Ben Greener, Heritage Lottery Fund’s (HLF) Historic Environment Advisor, explains the huge economic potential of industrial buildings and sites across the UK.
This week, the Heritage Lottery Fund announced a £2.5million investment in Birmingham’s iconic-but-underused Roundhouse, a major industrial building at the heart of the city’s canal network. Built in the 1870s, the horseshoe-shaped Roundhouse was integral to industries which dominated the city for decades. Yet as Birmingham’s traditional industries declined, so did the Roundhouse. For the last decade the majority of the building has been vacant and unused.
But now, thanks to HLF investment and an innovative project led by the Canal & River Trust and the National Trust, the building is set for a new lease of life that will revive the site and bring a much-needed economic boost to Birmingham. The renovated building will be home to a range of businesses which will create up to 20 new jobs, enabling more than 50,000 people to access the revitalised Roundhouse.
Reviving places through heritage
At HLF, we think that delivering regeneration, economic growth and new jobs this is a great use of Lottery players’ money.
So, in partnership with The Prince’s Regeneration Trust and Historic England, Heritage Lottery Fund is hosting a conference on the 1st and 2nd of December in Manchester, called Reviving places through industrial heritage, where we’ll explore how to find sustainable new uses for buildings which face similar challenges to the Roundhouse.
Unleashing the potential
At HLF we have always understood the latent power these buildings have to build regeneration and deliver an economic boost. In 2013, we published research which provided powerful evidence that heritage can often be a major driver of economic growth.
New Ideas Need Old Buildings showed that historic buildings are the very places where new ideas and new economic activity are most likely to happen and that – rather than being a drag on productivity or a barrier to growth and investment – heritage buildings actually attract businesses in the most productive sectors of the economy.
It also showed that more than 130,000 businesses operate in listed buildings in Britain, providing one in every 20 UK jobs. The conference will provide a platform to highlight important evidence like this and to learn how we can do more to bring the UK’s underused heritage back to life.

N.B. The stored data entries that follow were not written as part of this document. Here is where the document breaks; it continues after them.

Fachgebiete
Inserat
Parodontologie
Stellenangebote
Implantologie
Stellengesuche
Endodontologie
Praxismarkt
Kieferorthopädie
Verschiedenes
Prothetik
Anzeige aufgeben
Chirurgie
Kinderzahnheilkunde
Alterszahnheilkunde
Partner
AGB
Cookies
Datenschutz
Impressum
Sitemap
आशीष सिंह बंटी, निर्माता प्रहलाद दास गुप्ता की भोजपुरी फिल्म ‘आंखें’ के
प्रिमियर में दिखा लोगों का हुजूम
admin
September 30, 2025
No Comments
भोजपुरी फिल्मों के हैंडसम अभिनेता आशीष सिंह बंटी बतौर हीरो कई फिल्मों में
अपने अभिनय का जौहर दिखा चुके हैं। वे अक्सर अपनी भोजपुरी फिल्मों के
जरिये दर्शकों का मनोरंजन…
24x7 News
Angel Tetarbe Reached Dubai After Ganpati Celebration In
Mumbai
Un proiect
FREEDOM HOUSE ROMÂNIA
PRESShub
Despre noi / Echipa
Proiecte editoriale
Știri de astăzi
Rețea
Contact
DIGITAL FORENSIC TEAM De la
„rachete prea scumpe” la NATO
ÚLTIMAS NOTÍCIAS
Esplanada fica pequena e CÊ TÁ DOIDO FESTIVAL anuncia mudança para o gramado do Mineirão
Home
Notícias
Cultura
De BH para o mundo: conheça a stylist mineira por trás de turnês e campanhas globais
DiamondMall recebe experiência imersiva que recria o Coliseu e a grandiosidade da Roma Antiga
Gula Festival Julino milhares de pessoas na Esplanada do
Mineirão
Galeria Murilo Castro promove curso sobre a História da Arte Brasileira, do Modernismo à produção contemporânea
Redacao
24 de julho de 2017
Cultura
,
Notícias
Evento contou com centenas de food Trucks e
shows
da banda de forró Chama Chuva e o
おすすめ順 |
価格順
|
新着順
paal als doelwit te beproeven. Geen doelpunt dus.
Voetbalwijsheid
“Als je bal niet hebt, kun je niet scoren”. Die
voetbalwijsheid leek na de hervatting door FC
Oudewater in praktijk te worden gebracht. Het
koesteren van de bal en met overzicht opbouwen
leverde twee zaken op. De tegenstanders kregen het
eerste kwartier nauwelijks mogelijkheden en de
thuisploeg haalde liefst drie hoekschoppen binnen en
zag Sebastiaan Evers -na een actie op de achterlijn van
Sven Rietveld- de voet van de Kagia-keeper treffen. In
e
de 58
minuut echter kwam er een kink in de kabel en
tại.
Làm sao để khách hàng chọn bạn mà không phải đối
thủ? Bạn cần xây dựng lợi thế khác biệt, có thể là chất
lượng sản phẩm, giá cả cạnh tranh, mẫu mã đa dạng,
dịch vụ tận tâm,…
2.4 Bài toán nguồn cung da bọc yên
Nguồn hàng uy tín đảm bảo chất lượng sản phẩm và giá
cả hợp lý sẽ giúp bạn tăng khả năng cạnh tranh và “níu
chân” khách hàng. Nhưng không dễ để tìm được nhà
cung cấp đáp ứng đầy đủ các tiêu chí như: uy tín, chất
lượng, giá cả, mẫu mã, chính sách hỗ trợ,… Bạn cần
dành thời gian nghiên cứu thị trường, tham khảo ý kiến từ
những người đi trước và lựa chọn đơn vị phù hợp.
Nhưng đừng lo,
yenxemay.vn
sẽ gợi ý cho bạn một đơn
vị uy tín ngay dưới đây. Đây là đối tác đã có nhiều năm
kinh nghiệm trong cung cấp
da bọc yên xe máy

The range of speakers and the topics we’ll cover in December has taken on a really exciting shape, including Manchester City Council’s chief executive, Sir Howard Bernstein, and all three chief executives of the organising partners: Heritage Lottery Fund, Historic England and Prince’s Regeneration Trust.
We’ll hear about how industrial heritage aligns with Northern Powerhouse plans via Tom Walker, director of the government’s Cities & Local Growth Unit. And Sheffield City Council’s Director of Regeneration, David Caulfield will talk about how Sheffield has used its industrial heritage to enhance the city’s perception of itself while strengthening its identity externally.
There’ll be a chance to find out more from developers, investors and entrepreneurs undertaking projects across the country, including Urban Splash co-founder Tom Bloxham, Executive Chairman of igloo Regeneration Chris Brown, and former policy adviser to the Prime Minister and co-founder of innovative new workspace hub, Second Home, Rohan Silva.